::: Фрагмент документа

И столь же часта (особенно у позднего Бунина) незамкнутая композиция, отсутствие формального завершения. Например, при переиздании своих ранних рассказов «Астма» («Белая лошадь»), «Старая песня» («Маленький роман») и «Беден бес» («Птицы небесные») он просто-напросто отрезал у них концовки. В результате «Белая лошадь» завершается просто многоточием, о смерти героя мы можем только догадываться.

Большим новшеством было и употребление местоимения второго лица. Например, рассказ «Велга» начинается так: «Слышишь, как жалобно кричит чайка над шумящим взволнованным морем? <…> Видишь, как бесприютно вьется она в тусклом осеннем тумане» (Пг. II. 139). Здесь «ты» дает эффект соприсутствия читателя, приближения его к описываемому. В рассказе «Надежда», с началом: «Помнишь ли ты один из последних дачных дней, проведенных нами в прошлом году у моря?» (Пг. II. 243), – «ты» служит приближению читателя к автору и разрушению между ними барьера. (Интересно отметить, что в ранней редакции после «ты» стояло «Леонид», затем Бунин убрал имя, относя таким образом это «ты» непосредственно к читателю). Непринужденная естественность лирической прозы Бунина, не ограничиваясь повествующим «я», усиливается еще читательским «ты». «Ты» становится лирически обобщенной формой некой универсальной субъективности.

Несколько иная функция «ты» в рассказе «Цифры». Здесь повествователь на «ты» обращается к тому, о ком повествуется. Таким образом, само действие и рассказ о нем как бы сливаются в одном временном измерении, которое нельзя уже определить ни как прошлое, ни как настоящее, а скорее как некое время – «читаемое» и вступающее в свои права всякий раз, как раскрываешь эти страницы. А в рассказе «У истока дней» мы находим удивительное стирание граней между «я», «ты» и «он». Пользуясь механизмом памяти, позволяющей смотреть на самого себя со стороны, Бунин сначала переходит от «я» к «он», а затем, пользуясь переходной формой (обобщающе-безличного значения) второго лица («радостно уже одно то, что обладаешь ими», или: «существует ли она, когда не смотришь на нее?») переходит от «я» и «он» к «ты». Местоименный строй полностью нарушается и вместе с ним как бы разрушается условность письменной речи.

::::::
::: Сохранённые данные

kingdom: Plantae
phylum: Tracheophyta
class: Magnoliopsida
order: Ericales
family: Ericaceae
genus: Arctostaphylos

::::::

• _Необходимые действия_:
1) Перепишите текст о прозе Бунина, начиная с «И столь же часта» и далее вплоть до «можем только догадываться.», заменив «многоточием» на «отточием».
2) Что, согласно тексту о прозе Бунина, стояло после «ты» в ранней редакции рассказа «Надежда»?
3) Напишите продолжение текста о прозе Бунина, следующее за его последним предложением.
Записи для работы не понадобятся.

• _Результаты по заданиям_:
1)
И столь же часта (особенно у позднего Бунина) незамкнутая композиция, отсутствие формального завершения. Например, при переиздании своих ранних рассказов «Астма» («Белая лошадь»), «Старая песня» («Маленький роман») и «Беден бес» («Птицы небесные») он просто-напросто отрезал у них концовки. В результате «Белая лошадь» завершается просто отточием, о смерти героя мы можем только догадываться.

2) Имя «Леонид».

3)
Таким образом, в отличие от авторов школы «нового романа» (например, М. Бютора), у которых «ты» служит обезличиванию текста и устранению авторского субъекта, чтобы придать книге характер как бы «самопишущейся», – у Бунина «ты» служит, напротив, усилению лиричности и эмоциональной насыщенности. (Заметим в скобках, что не случайно наиболее оригинальную прозу в России в нашем веке писали поэты – Бунин, Белый, Гумилев, Пастернак, Цветаева, Мандельштам.) Это подводит нас к одному из самых замечательных новшеств Бунина, к тому, что мы назвали уже «феноменологическим» характером его творений. Этим феноменологическим характером в большей или меньшей степени отмечено всё великое искусство нашего времени. (Заметим тут, что Вл. Соловьев с его «всеединством» был прямым предшественником феноменологической школы.)

В русской прозе вслед за Буниным последовательно пошли по этому пути лишь Набоков и Пастернак, а в новейшее время большинство наиболее интересных современных наших писателей – Аксенов, Битов, Синявский, Саша Соколов и др.

Феноменологический переворот в искусстве, равный перевороту, произведенному в физике эйнштейновской теорией относительности, состоит в устранении разрыва между субъектом и объектом. Происходит их слияние, или точнее радикально переосмысливается отношение «субъект-объект», так что наивная «объективность» традиционной «реалистической» литературы в итоге оказывается фикцией.

Прежнее же понятие субъективности как чего-то недостоверного и почти предосудительного утрачивает свой смысл. Восприятие действительности художником оказывается единственно достоверным и единственно достойным содержанием искусства220.

Отсюда, между прочим, и возрастающая роль памяти как силы, освобождающей прошлое и открывающей его истинность (вспомним юношеское письмо Бунина, гл. III, прим. ю).

Художник уже не представляет нам «объективный» мир с наивной уверенностью в обязательности и общезначности своего изображения, а доносит до нас сигналы своих восприятий огромного и таинственного мира (характерно многозначительное название рассказа Бунина «Цифры» – о стремлении мальчика познать неизвестные еще ему знаки-цифры, эти «таинственные полные какого-то божественного значения черточки», – зашифрованность мира (Пг. IV. 37). Художник не объясняет нам самоуверенно жизнь, а сам лишь старается ее понять и сообщает нам о этих своих попытках. Он не формулирует сентенции о мире, а преподносит нам саму сырую материю мира в ее неоформленном виде, так как она видится его удивленному и внимательному взгляду.

У Бунина это качество усиливается еще тем, что он не комментирует свои впечатления и ощущения, а старается передать нам в непосредственном виде само ощущение, заразить нас, загипнотизировать чувством (отсюда роль звука, внутренней музыки текста, столь важная у Бунина). В этом его кардинальное отличие от Толстого, который почти никогда не мог удержаться от комментария.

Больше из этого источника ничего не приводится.